One of the first things I’ve been considering how to deal with in the new graph classes that I’m working on is how to deal with node and edge labels in graphs. My point of view is that graphs contain two separate but related types of information:
- The structure of the graph.
- The information explaining what the structure means.
As an example, consider graph colouring: we have the actual structure of the graph and then the colours attached to individual vertices (or edges, depending how you’re doing the colouring). Another example is a flow graph, where the distances/weights are not an actual “physical” part of the graph structure yet nevertheless form an important part of the overall graph.
Yet there are times when the extra labelling/information is an inherent part of the structure: either we are concerning ourselves solely with some graph structural problem (e.g. connected components) or – more commonly when programming – the information about the structure is embedded within the structure (for example, Cabal’s
PackageIndex type: this is simplistically equivalent to an unlabelled graph with
PackageIndexID as the node type).
As such, I’ve come up with at least three different ways of dealing with graph labels:
- A graph can choose whether or not it has node or edge labels (if I understand correctly, this is the approach taken by the Boost Graph Library for C++).
- A graph either has no labels or it has both node and edge labels.

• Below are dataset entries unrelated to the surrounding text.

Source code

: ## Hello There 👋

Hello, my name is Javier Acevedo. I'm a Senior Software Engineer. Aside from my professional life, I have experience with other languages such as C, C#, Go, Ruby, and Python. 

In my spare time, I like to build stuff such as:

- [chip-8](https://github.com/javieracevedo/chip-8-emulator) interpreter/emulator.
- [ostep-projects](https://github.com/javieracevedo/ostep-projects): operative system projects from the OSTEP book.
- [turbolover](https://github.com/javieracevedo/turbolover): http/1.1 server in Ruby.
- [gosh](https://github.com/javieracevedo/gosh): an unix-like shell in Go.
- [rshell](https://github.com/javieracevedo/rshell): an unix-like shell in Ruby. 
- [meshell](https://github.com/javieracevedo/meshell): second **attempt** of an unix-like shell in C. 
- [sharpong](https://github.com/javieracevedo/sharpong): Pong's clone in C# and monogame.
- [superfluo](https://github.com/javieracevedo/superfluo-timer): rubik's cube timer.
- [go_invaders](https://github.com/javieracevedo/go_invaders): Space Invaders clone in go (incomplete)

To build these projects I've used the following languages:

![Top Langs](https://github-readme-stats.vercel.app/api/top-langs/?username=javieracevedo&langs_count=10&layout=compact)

- All graphs must have both node and edge labels (even if they’re just implicit labels of type
Something along the lines of the first two options is very tempting: there is no requirement to force graphs that don’t have or need labels to pretend to have them just to fit the constraints of some class. Furthermore, different graph types can thus be more specific in terms of which graph classes they are instances of.

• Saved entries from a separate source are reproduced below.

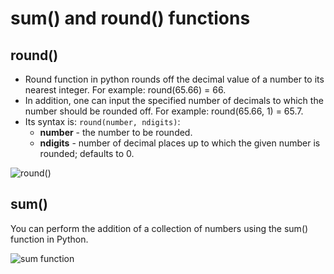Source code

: # sum() and round() functions

## round()

* Round function in python rounds off the decimal value of a number to its nearest integer. For example: round(65.66) = 66.
* In addition, one can input the specified number of decimals to which the number should be rounded off. For example: round(65.66, 1) = 65.7.
* Its syntax is: `round(number, ndigits)`:
  - **number** - the number to be rounded.
  - **ndigits** - number of decimal places up to which the given number is rounded; defaults to 0.

![round()](https://dphi-courses.s3.ap-south-1.amazonaws.com/introduction-to-python-basics-for-data-science/round\(\).png)

## sum()

You can perform the addition of a collection of numbers using the sum() function in Python.


![sum function](https://dphi-courses.s3.ap-south-1.amazonaws.com/introduction-to-python-basics-for-data-science/sum.png)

However, there is a problem here: duplication. Let us consider a simplified set of graph classes that fit the second criteria:
class Graph g where type Node g nodes :: g -> [Node g] edges :: g -> [Edge g] type Edge g = (Node g, Node g) class (Graph g) => LabelledGraph g where type NLabel g type ELabel g labNodes :: g -> [(Node g, NLabel g)] labEdges :: g -> [(Edge g, ELabel g)]
So if some graph type wants to be an instance of
LabelledGraph, it must specify two ways of getting all of the nodes available (admittedly, it will probably have something along the lines of
nodes = map fst labNodes, but wouldn’t it be nice if this could be done automatically?).
But OK, writing a set of classes and then instances for those classes is a one-off cost. Let’s say we accept that cost: the problems don’t stop there. First of all, consider something as simple as adding a node to the graph. There is no way (in general) that the two classifications (labelled and unlabelled) can share in the slightest a method to add a node, etc. Furthermore, this segregation would spread to other aspects of using a graph: almost all algorithms/functions on graphs would thus need to be duplicated (if possible). Since one of the main criteria I have for designing this library is that it should be possible to use graphviz to visualise the
PackageIndex type, this kind of split is not something I think would be beneficial.
As such, the only real viable choice is to enforce usage of labels for all graphs. This might be to the detriment of graphs without labels, but I’m planning on adding various functions that let you ignore labels (e.g. a variant of
addNode that uses
mempty for the graph label, which means it’s usable by graphs that have
() as the label type). The distinction between
labNodes above could also be made automatic, with only the latter being a class method and the former being a top-level function.
This solution isn’t perfect: to ensure it works for all suitable graph types, it has to be kind
*. But this means that no
Functor-like mapping ability will be available, at least without really ugly type signatures (which the current experimental definition uses) at least until superclass constraints become available (or possibly some kind of kind polymorphism, no pun intended). However, this is still the best available solution that I can come up with at this stage.